Quelques titres honteux qu’en tous lieux on lui donne,
Son misérable honneur ne voit, pour lui, personne :
Nommez-le fourbe, infâme, et scélérat maudit,
Tout le monde en convient, et nul n’y contredit.
Cependant, sa grimace est, partout, bienvenue,
On l’accueille, on lui rit ; partout, il s’insinue ;
Et s’il est, par la brigue, un rang à disputer,
Sur le plus honnête homme, on le voit l’emporter.
Têtebleu, ce me sont de mortelles blessures,
De voir qu’avec le vice on garde des mesures ;
Et, parfois, il me prend des mouvements soudains,
De fuir, dans un désert, l’approche des humains.
PHILINTE
Mon Dieu, des mœurs du temps, mettons-nous moins en peine,
Et faisons un peu grâce à la nature humaine ;
Ne l’examinons point dans la grande rigueur,
Et voyons ses défauts, avec quelque douceur.
Et c’est une folie, à nulle autre, seconde,
De vouloir se mêler de corriger le monde.
J’observe, comme vous, cent choses, tous les jours,
Qui pourraient mieux aller, prenant un autre cours :
Mais quoi qu’à chaque pas, je puisse voir paraître,
En courroux, comme vous, on ne me voit point être ;
Je prends, tout doucement, les hommes comme ils sont,
J’accoutume mon âme à souffrir ce qu’ils font ;
Et je crois qu’à la cour, de même qu’à la ville,
Mon flegme est philosophe, autant que votre bile.
ALCESTE
Mais ce flegme, Monsieur, qui raisonnez si bien ,
Ce flegme, pourra-t-il ne s’échauffer de rien ?
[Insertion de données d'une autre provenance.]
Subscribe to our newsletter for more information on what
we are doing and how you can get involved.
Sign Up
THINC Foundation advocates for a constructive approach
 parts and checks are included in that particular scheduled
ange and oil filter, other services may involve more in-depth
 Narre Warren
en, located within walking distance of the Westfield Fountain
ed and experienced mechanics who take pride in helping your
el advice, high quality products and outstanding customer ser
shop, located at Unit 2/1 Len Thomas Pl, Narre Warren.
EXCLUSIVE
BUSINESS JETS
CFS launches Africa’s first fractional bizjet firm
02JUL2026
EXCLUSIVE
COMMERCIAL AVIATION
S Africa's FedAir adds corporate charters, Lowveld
Et s’il faut, par hasard, qu’un ami vous trahisse,
Que pour avoir vos biens, on dresse un artifice,
Ou qu’on tâche à semer de méchants bruits de vous,
Verrez-vous tout cela, sans vous mettre en courroux ?
PHILINTE
Oui, je vois ces défauts dont votre âme murmure,
Comme vices unis à l’humaine nature ;
Et mon esprit, enfin, n’est pas plus offensé,
De voir un homme fourbe, injuste, intéressé,
Que de voir des vautours affamés de carnage,
Des singes malfaisants, et des loups pleins de rage.
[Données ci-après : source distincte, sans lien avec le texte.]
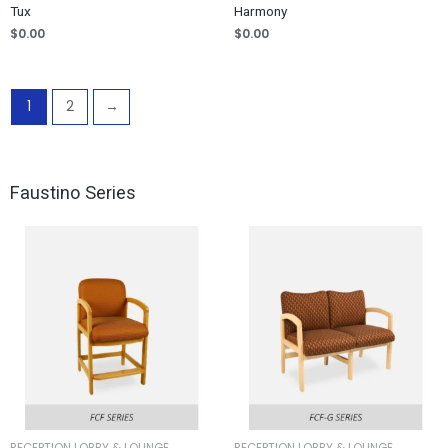
Tux
Harmony
$
0.00
$
0.00
1
2
→
Faustino Series
RECEPTION LOBBY & LOUNGE
RECEPTION LOBBY & LOUNGE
* Jean Baptiste Poquelin, dit Molière. Acte I, scène 1. Le Misanthrope.1666.
D’un texte à l’autre, j’ai rouvert le livre Le plagiaire sans scrupule de Hélène Maurel Indart, qui parle justement de plagiat, une autre déviance humaine. Puis j’ai recherché quelqu’un qui avait un avis sur le livre et j’ai trouvé sur la toile celui de Loïc di Stefano qui en parle avec justesse.
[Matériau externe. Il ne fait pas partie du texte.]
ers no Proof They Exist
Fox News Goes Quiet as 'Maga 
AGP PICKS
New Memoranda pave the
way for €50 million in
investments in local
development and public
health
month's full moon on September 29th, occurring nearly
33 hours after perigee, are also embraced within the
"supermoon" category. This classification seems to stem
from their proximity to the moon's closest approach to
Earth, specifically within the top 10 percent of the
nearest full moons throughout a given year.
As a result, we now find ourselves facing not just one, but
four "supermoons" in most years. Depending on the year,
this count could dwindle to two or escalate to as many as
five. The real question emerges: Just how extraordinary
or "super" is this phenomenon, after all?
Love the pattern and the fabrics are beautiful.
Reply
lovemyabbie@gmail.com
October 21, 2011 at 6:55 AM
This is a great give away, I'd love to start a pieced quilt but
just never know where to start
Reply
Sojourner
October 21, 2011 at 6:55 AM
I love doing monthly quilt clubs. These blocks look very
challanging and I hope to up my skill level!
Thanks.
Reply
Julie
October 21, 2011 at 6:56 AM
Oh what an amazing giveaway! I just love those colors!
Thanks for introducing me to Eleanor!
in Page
…. Après un essai très remarqué portant définition juridico-littéraire du plagiat comme système (Du plagiat, PUF, puis Folio), Hélène Maurel Indart revient avec un essai assez caustique où elle étudie les différentes techniques de plagiat, ainsi que les arguments des plagiaires pour être tout à fait sans scrupules...Il n'y a pas de plagiaire type, mais une infinité de façons de faire, plus ou moins consciemment, plus ou moins grossièrement. Et autant de façon de tenter de ne pas passer pour un voleur...… Le livre s'ouvre d'abord par une explication des différents modes opératoires du plagiaire (son portrait-robot, sa victime, ses complices, ses armes, ses techniques pour brouiller les pistes et effacer ses traces), se poursuit par une mise à nue des techniques rédactionnelles propres à cette activité (réécriture, détournement, etc.) et se conclut par la partie la plus amusante, celle des systèmes de défense (la bonne foi, le bon droit, la faute aux autres, à Internet, des pulsions mal contrôlées...)Est-ce pour autant un manuel du petit plagiaire illustré par l'exemple ? Si les "combines" des plagiaires sont bien montrées, il faut lire cela comme un roman policier, où les méchants sont punis à la fin, car Hélène Maurel-Indart, universitaire et experte juridique sur cette question, n'a d'autre but que de rendre les plagiaires honteux d'autant plus ridicules. ...Loïc Di Stefano. (Extraits de Le salon littéraire; Leo Scheer, dans critiques; post de 36 mois)
Molière, tu en penses quoi, toi? Je sais que tu as du bon sens, mais on t’a tellement attaqué et taxé de multiples travers que j’ai pensé, qu’au delà de ta mort séculaire, tu devais être resté magistralement monolithique et fort finalement devant l’imbécillité qui persiste comme une faute.